這話聽著極不舒服,就好像說大理寺都是田錄一般剛愎自用的糊涂蛋,包括他這個少卿大人。裴述的臉立刻垮了下來,南風也知道自己這話有點過了,真話總是讓人不痛快啊。
南風連忙轉移話題:“我想問一下,如意找到沒有?”
裴述搖頭:“沒有找到,蕭肅并不承認自己偷了如意,搜了所有的地方,包括搜身,卻還是沒有找到。”
南風露出果然如此的表情:“這就是我認為蕭肅可能不是罪犯的第二個原因,如意并沒有找到,那么到哪里去了?按照邏輯推斷,蕭肅根本沒有時間處理贓物,沒找到如意,是不是可以間接證明蕭肅不是兇手?”
裴述不得不承認,南風的推斷有些道理,這也是他之前一直沒有同意田錄盡早結案的原因,但現在,時間不容許在拖下去了,必須要早點下決定。
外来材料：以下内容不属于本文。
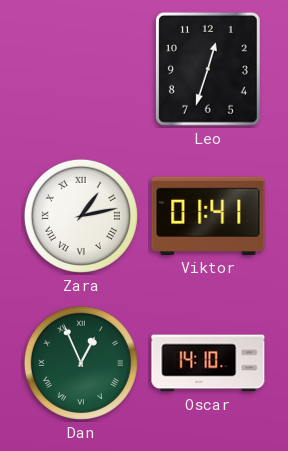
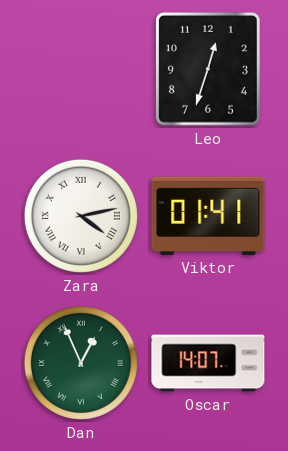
Zara: 1:13 -> 4:13
Oscar: 14:10 -> 14:07
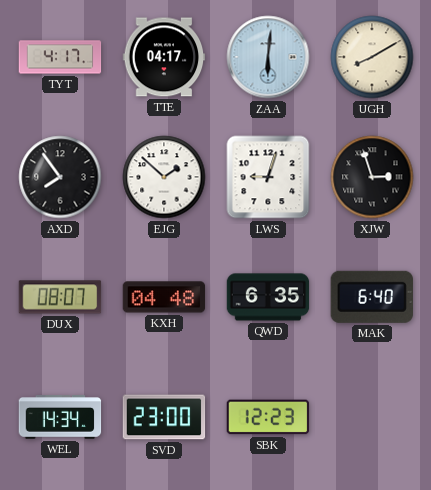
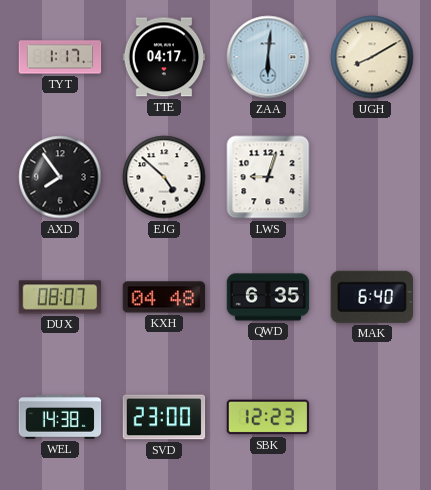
TYT: 4:17 -> 1:17
EJG: 1:52 -> 4:52
XJW: 2:57 -> none
WEL: 14:34 -> 14:38
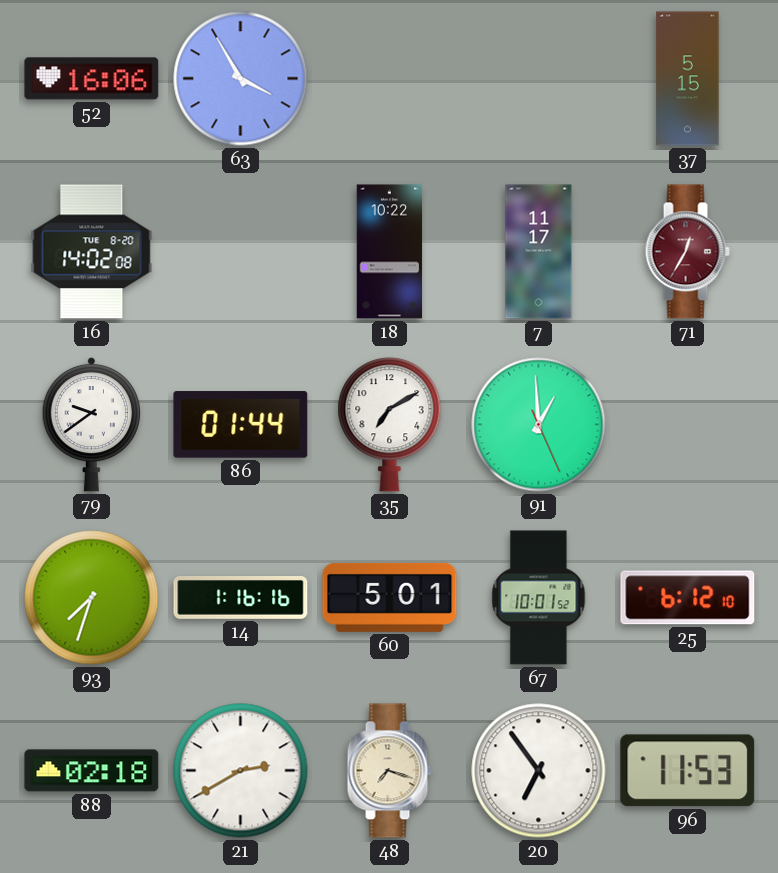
南風看出了裴述的糾結,想了想說道:“我知道大家都忌諱南安王,但大人有沒有想過,如果這件事是南安王干的呢?如果我們提供了一個兇手,但南安王卻知道不是,等我們把兇手定罪甚至處決后,他再把真兇擺出來,打的是誰的臉?到了那時候,大理寺可就危險了。”
裴述一驚,不由深思起來,他之前從未考慮過這種可能,但細想起來,以南安王的做派,并非完全不可能,如果真的是這樣,那大理寺危亦,他裴述危亦。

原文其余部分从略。